In questo tempo di violente, drammatiche guerre in tante parti del mondo, si profila una piccola “guerra” a noi vicina, le cui vittime sono i disabili e le loro famiglie. Il terreno di lotta è la scuola, dove è messo in dubbio il diritto allo studio, riducendo le facilitazioni che ne consentono la frequenza agli studenti in carrozzella e a quanti hanno bisogno di un’assistenza personale.
Il Consiglio per la Giustizia amministrativa della Sicilia, nella regione autonoma equiparato al Consiglio di Stato, il 17 novembre 2014, ha emesso una sentenza nella quale, pur riconoscendo il diritto personale e sociale del disabile, di fatto lo sminuisce, condizionandolo alle difficoltà economiche dello Stato e delle sue istituzioni.

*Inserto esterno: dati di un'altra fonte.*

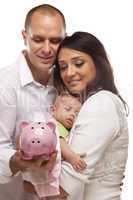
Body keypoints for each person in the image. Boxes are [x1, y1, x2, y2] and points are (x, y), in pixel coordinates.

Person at [0, 4, 66, 200]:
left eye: (55, 41)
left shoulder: (67, 81)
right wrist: (18, 161)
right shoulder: (5, 85)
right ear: (24, 36)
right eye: (38, 39)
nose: (47, 49)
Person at [54, 32, 129, 200]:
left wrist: (26, 182)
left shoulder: (100, 103)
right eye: (63, 67)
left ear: (98, 63)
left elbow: (67, 186)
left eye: (78, 63)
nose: (69, 73)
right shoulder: (92, 103)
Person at [51, 92, 86, 171]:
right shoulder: (55, 125)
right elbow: (60, 142)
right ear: (53, 110)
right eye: (68, 109)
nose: (72, 114)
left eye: (76, 113)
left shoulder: (66, 129)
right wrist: (72, 157)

La motivazione del provvedimento è nell’idea che, essendo la responsabilità primaria della famiglia, lo Stato possa e non debba intervenire, tranne che nei casi di povertà.
Ma porre condizioni ad un diritto sancito dalla Costituzione, il diritto allo studio, significa eroderne il valore, oggi per i disabili e domani per qualche altro gruppo di studenti.
In questione è il diritto alla frequenza della scuola, ambiente deputato ad accogliere e preparare i giovani al lavoro e alla vita attiva. Sono già tanti i vincoli ambientali, sociali, economici che rendono diseguali i giovani che vi approdano, ma per i diversamente abili, essi sono ancora più numerosi e difficili da affrontare senza aiuto; aiuto dei docenti di sostegno, spesso lasciati soli dai colleghi di classe, e chiamati ad un lavoro difficile, senza strumenti adeguati e proporzionati alle disabilità dei singoli.
La sentenza si riferisce, in modo specifico, all’assistenza personale, finora erogata dal Comune o dalla Provincia, ma l’idea che il diritto possa essere vincolato all’economia dello Stato sta già determinando un coinvolgimento del numero delle ore di sostegno attribuite a ciascun ragazzo. Si parla di questa ipotesi al Comune di Parma, e ciò sta accadendo a Palermo, dove la sentenza sta dando all’Avvocatura dello Stato il via per ricorrere contro le assegnazioni ottenute dalle famiglie presso il Tar.
Il CGA indica, del resto, una tendenza contraria ai pronunciamenti della Corte costituzionale; e certo una soluzione unitaria, rispettosa della Costituzione, occorrerebbe trovarla per tutti, in Sicilia e altrove.
È dei giorni scorsi poi la notizia di un fatto di cronaca che ha disgregato una famiglia, quella di Leo, un neonato con la sindrome di Down, rifiutato dalla madre e tenuto dal padre, nonostante il divorzio voluto dalla moglie.
Al di là dell’accaduto e senza voler esprimere facili giudizi, è inevitabile pensare che, se è chiamata in causa solo la famiglia, essa difficilmente, forse solo eroicamente e cristianamente, può reggere all’impegno e al dolore quotidiano che tale compito richiede. Troppo spesso i genitori, nelle aule e nelle presidenze scolastiche, dicono di sentirsi abbandonati.
Per tutto ciò sembra drammatica e insensata l’ipotesi di lasciare alla singola famiglia, accrescendone il carico, la gestione e l’educazione di un ragazzo diverso per abilità, intelligenza o malattia.
Non è priva di conseguenze, per la nostra società e per il nostro essere uomini, la scelta fra l’esclusione e l’inclusione.